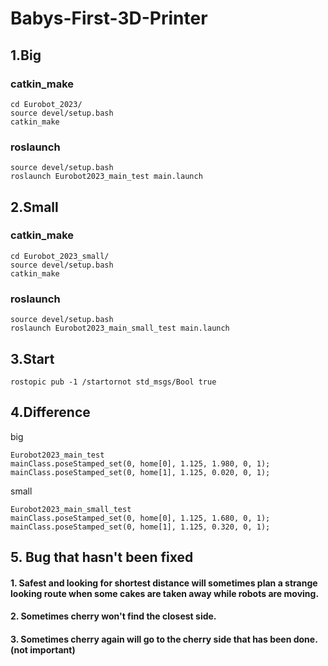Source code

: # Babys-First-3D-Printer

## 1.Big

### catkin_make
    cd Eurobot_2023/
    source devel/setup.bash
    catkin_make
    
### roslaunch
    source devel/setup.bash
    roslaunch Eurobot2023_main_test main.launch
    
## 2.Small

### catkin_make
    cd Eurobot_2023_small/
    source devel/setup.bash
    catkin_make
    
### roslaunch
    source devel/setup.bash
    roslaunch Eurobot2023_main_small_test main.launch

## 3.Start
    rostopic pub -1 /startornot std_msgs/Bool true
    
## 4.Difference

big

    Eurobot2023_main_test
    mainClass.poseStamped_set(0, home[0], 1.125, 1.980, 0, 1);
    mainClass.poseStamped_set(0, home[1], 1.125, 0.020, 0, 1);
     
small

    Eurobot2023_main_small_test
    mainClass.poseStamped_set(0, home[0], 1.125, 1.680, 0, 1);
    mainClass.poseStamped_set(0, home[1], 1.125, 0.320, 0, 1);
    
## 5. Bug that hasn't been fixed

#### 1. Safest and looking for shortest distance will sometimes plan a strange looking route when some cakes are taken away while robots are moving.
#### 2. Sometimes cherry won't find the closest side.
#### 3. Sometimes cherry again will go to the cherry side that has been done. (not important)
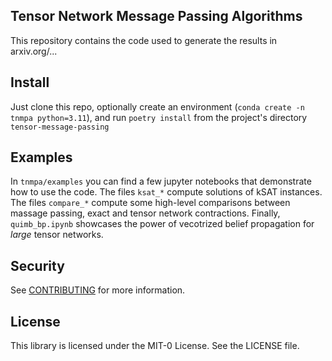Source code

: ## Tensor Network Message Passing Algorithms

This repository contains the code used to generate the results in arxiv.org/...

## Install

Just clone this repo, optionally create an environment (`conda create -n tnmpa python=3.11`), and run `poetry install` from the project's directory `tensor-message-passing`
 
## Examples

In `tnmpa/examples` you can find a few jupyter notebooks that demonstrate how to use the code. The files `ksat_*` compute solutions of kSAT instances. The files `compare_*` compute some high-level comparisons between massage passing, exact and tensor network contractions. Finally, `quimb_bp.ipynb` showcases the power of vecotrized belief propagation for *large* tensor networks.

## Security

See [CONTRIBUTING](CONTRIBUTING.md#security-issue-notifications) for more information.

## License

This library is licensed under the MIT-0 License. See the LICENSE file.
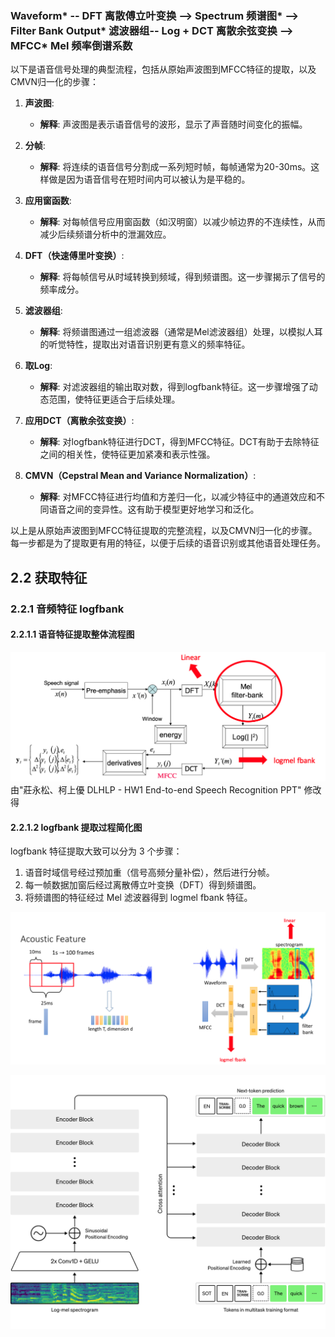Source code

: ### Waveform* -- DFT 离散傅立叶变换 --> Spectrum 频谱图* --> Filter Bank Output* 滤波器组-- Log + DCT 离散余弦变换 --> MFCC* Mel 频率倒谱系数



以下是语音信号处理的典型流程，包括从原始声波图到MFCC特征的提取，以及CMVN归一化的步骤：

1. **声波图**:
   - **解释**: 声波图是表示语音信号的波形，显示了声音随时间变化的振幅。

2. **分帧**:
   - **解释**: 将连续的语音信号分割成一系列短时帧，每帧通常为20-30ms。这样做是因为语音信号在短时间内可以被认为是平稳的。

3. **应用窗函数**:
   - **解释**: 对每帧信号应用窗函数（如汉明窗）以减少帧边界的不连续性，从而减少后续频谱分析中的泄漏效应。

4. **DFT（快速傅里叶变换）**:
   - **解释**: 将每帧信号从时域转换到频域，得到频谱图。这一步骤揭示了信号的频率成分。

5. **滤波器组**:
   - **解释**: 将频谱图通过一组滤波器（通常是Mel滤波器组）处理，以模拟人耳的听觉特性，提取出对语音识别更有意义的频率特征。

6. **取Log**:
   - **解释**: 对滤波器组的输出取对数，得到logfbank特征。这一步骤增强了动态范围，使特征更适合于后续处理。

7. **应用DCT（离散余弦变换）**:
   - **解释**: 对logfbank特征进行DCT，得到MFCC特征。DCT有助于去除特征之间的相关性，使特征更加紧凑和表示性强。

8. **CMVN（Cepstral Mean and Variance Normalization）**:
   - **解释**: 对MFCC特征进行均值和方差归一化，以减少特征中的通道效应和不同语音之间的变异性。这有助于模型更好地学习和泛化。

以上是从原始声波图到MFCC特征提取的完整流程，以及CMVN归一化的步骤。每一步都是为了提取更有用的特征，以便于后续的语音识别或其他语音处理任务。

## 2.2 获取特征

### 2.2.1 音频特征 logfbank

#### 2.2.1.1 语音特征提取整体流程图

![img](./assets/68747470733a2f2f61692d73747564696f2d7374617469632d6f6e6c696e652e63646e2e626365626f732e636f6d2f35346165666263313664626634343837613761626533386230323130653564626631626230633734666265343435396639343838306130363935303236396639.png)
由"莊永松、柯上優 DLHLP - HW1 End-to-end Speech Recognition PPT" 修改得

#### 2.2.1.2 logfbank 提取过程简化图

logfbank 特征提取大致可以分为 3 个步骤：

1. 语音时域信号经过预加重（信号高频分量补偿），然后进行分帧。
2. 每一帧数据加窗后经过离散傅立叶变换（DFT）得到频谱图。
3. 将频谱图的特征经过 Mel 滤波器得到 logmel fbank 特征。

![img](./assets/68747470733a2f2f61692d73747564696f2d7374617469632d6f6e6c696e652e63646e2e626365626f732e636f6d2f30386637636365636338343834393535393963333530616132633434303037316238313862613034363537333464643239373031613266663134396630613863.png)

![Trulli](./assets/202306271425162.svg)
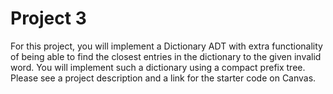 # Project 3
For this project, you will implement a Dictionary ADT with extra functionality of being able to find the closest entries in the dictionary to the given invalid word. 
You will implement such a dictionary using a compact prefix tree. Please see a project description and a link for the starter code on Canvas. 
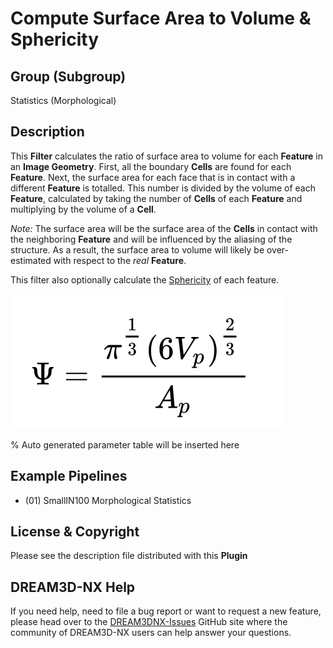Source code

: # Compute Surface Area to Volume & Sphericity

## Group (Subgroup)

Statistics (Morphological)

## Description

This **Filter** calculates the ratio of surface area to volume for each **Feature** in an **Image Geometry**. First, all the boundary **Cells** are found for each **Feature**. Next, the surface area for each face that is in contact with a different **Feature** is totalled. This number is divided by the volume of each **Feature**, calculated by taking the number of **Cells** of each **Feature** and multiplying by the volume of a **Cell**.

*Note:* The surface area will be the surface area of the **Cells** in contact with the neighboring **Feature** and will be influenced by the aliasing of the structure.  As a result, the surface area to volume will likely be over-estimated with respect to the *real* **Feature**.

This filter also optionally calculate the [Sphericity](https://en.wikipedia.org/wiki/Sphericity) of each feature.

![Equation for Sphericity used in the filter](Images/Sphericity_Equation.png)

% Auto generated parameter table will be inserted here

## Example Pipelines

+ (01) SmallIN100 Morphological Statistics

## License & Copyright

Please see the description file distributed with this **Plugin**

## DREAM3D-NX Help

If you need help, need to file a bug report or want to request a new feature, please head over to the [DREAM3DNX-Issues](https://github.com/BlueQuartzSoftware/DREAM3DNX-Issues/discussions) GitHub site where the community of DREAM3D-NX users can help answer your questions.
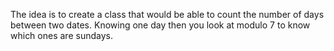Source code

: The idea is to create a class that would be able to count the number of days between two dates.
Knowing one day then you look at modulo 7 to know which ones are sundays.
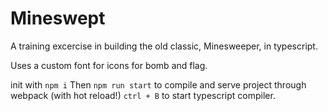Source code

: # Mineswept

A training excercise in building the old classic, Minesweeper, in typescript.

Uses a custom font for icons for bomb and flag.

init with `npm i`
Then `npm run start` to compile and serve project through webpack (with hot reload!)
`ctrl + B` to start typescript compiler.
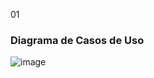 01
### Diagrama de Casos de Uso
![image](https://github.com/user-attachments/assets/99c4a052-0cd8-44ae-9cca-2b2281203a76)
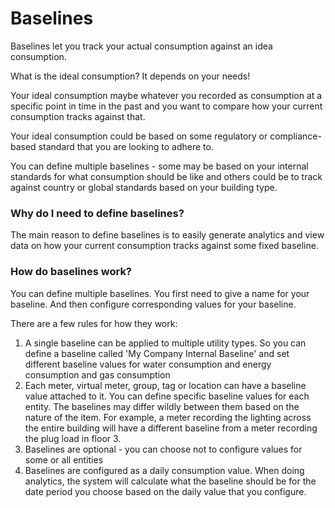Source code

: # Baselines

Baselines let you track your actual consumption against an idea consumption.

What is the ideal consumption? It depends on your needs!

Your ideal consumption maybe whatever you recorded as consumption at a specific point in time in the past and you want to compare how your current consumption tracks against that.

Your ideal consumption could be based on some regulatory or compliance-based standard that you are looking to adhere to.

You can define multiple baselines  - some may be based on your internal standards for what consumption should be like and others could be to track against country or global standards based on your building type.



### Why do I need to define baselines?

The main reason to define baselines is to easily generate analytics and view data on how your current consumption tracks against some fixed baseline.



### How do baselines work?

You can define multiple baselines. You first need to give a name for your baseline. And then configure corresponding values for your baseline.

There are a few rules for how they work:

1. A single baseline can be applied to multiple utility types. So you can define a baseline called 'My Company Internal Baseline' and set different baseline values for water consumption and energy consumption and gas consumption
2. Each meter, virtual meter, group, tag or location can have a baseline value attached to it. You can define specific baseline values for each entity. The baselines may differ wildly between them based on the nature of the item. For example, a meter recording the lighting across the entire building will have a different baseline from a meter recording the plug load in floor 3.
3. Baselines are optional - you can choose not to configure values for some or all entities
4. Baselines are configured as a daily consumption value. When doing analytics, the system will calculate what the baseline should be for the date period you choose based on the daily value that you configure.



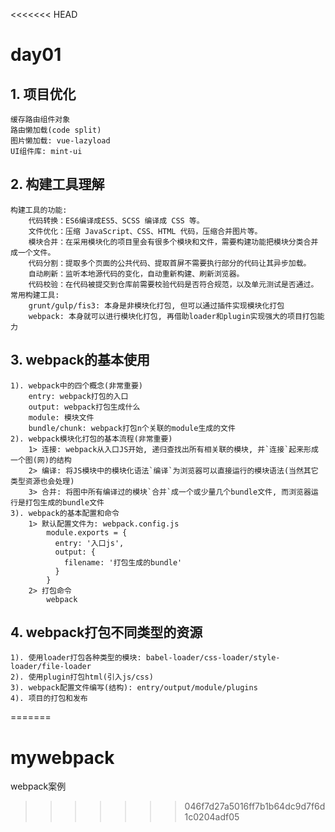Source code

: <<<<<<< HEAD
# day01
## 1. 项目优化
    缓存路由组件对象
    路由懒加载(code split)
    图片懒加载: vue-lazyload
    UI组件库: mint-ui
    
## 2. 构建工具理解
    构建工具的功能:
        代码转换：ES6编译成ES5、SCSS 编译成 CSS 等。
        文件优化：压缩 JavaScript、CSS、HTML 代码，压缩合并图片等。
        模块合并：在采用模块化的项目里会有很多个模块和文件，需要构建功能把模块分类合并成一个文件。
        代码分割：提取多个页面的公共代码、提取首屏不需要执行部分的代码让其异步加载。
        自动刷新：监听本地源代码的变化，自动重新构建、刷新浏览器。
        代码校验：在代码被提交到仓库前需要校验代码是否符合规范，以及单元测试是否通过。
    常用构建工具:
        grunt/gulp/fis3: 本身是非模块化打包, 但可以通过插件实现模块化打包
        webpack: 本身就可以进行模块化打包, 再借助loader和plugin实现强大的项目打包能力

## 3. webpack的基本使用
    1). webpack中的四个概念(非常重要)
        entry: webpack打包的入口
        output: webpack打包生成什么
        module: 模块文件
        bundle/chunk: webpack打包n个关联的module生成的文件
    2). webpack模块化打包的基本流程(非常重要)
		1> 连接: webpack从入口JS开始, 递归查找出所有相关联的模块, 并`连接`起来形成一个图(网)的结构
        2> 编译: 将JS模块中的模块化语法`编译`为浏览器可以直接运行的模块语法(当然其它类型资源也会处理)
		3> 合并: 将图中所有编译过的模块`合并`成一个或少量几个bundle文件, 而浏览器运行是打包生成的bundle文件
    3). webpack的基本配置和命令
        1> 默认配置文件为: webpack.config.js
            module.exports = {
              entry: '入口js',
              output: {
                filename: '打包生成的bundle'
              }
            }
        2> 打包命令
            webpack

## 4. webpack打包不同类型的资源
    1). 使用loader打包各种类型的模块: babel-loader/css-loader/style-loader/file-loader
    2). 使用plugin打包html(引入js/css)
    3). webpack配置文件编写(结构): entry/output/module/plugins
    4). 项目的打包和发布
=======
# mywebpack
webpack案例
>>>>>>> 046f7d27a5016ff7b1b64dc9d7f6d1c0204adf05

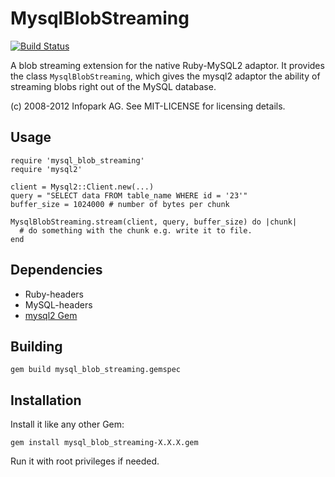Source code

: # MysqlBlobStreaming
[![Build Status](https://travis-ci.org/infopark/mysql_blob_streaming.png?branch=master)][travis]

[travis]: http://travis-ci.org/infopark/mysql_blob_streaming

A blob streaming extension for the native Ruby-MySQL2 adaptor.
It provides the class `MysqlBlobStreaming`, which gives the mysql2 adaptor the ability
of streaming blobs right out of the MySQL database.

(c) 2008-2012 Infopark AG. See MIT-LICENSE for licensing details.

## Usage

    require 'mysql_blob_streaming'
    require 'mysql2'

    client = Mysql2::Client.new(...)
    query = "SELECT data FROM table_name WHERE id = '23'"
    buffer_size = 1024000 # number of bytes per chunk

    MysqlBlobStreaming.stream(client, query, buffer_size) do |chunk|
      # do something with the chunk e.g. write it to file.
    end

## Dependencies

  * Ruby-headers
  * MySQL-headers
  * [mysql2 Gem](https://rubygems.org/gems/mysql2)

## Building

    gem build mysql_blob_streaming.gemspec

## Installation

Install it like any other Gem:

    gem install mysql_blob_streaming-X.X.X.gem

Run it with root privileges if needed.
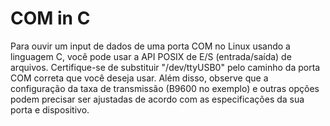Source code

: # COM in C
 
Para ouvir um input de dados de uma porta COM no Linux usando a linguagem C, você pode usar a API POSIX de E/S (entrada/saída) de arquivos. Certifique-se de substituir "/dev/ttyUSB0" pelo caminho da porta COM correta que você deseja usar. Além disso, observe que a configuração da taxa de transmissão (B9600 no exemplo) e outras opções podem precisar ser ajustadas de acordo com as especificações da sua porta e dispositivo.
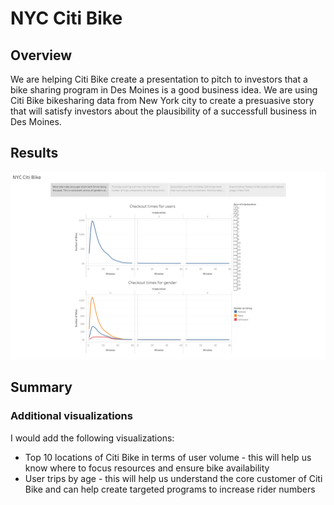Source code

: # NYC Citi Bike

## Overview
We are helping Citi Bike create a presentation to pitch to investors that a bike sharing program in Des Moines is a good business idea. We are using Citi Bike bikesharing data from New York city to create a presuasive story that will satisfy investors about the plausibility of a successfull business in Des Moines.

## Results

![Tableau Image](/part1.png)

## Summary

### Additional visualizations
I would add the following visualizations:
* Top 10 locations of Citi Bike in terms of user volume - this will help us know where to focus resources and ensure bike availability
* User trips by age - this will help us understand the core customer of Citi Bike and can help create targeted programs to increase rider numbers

• Exercise aim: State how many lines contain the word "travis" across the listing, and give no other text.

• Response: 2